• [What you are asked to do]: Transcribe all of the data exactly. Images stay out.

• [Raw data]:
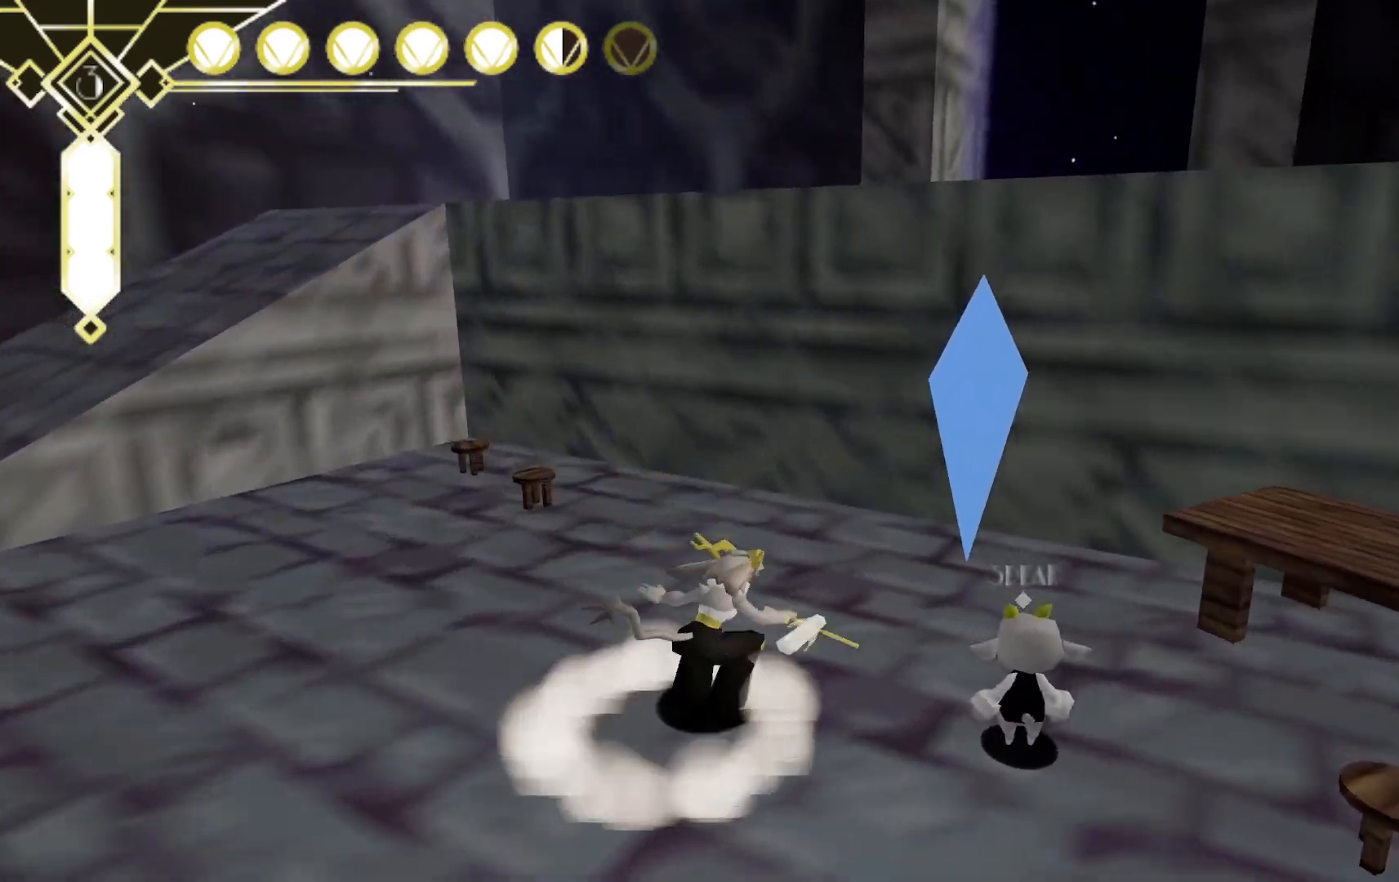
{"buttons": [], "left_stick": "left", "right_stick": "left", "events": [[17, "X", "down"], [133, "left_stick", "up-left"], [150, "X", "up"], [350, "left_stick", "left"], [367, "right_stick", "left"]]}
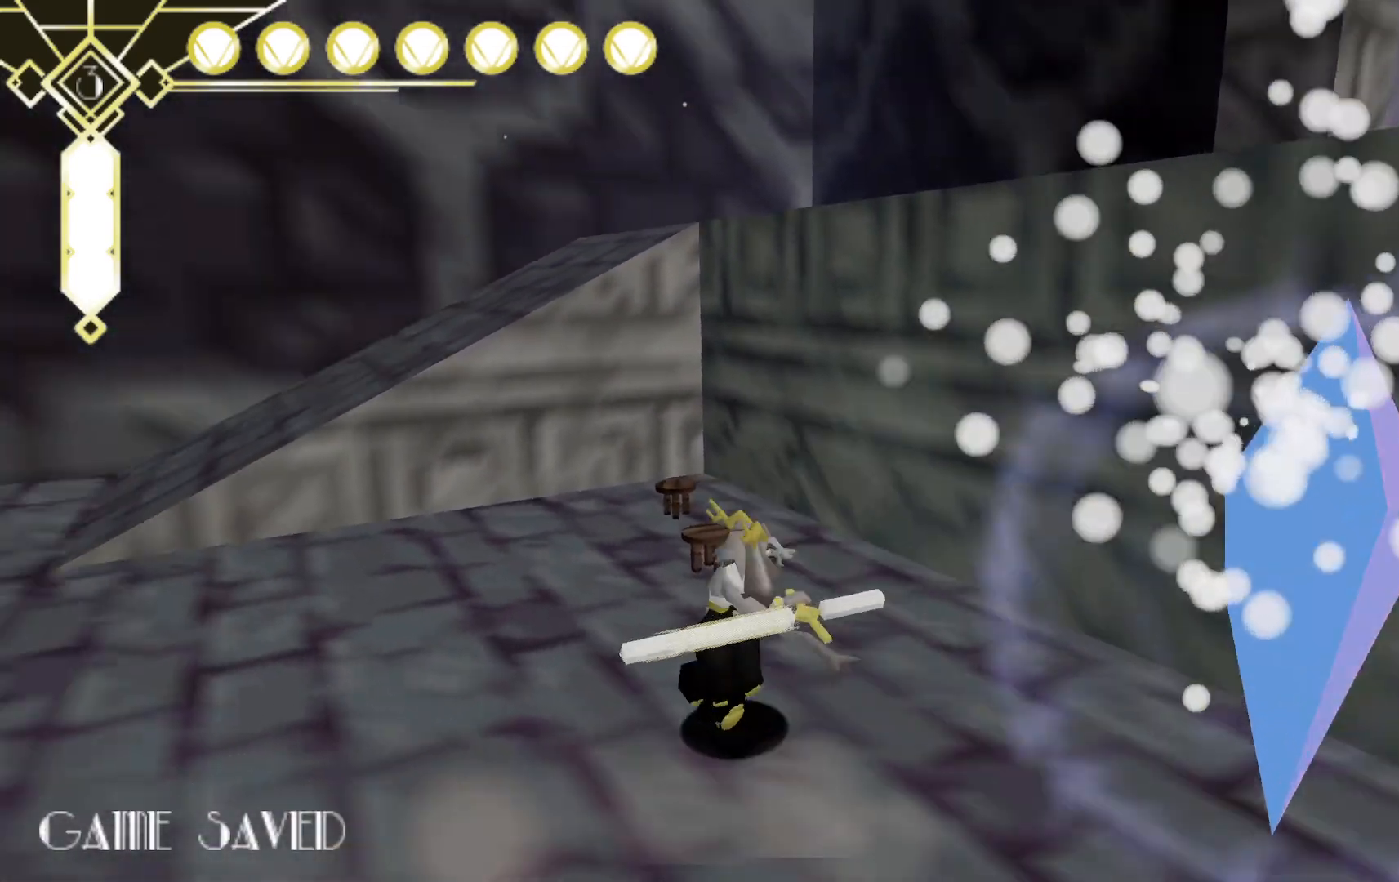
{"buttons": [], "left_stick": "up", "right_stick": "up-left", "events": [[183, "left_stick", "up-left"], [283, "right_stick", "up-left"], [383, "left_stick", "up"]]}
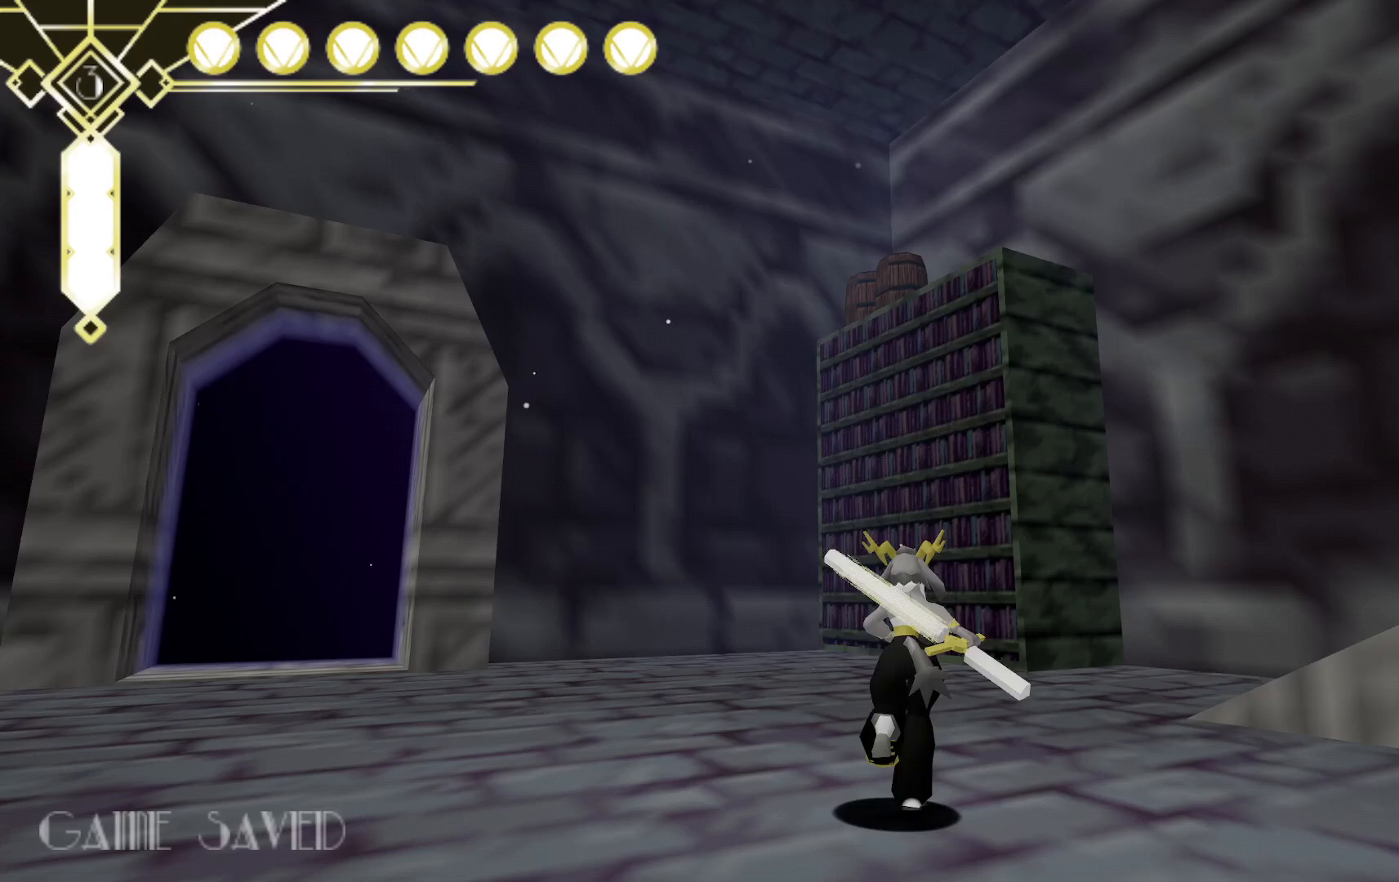
{"buttons": ["DPAD_UP"], "left_stick": "center", "right_stick": "center", "events": [[33, "right_stick", "center"], [317, "left_stick", "center"], [467, "DPAD_UP", "down"]]}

• [Problem solution]:
{"buttons": [], "left_stick": "left", "right_stick": "left", "events": [[17, "X", "down"], [133, "left_stick", "up-left"], [150, "X", "up"], [350, "left_stick", "left"], [367, "right_stick", "left"]]}
{"buttons": [], "left_stick": "up", "right_stick": "up-left", "events": [[183, "left_stick", "up-left"], [283, "right_stick", "up-left"], [383, "left_stick", "up"]]}
{"buttons": ["DPAD_UP"], "left_stick": "center", "right_stick": "center", "events": [[33, "right_stick", "center"], [317, "left_stick", "center"], [467, "DPAD_UP", "down"]]}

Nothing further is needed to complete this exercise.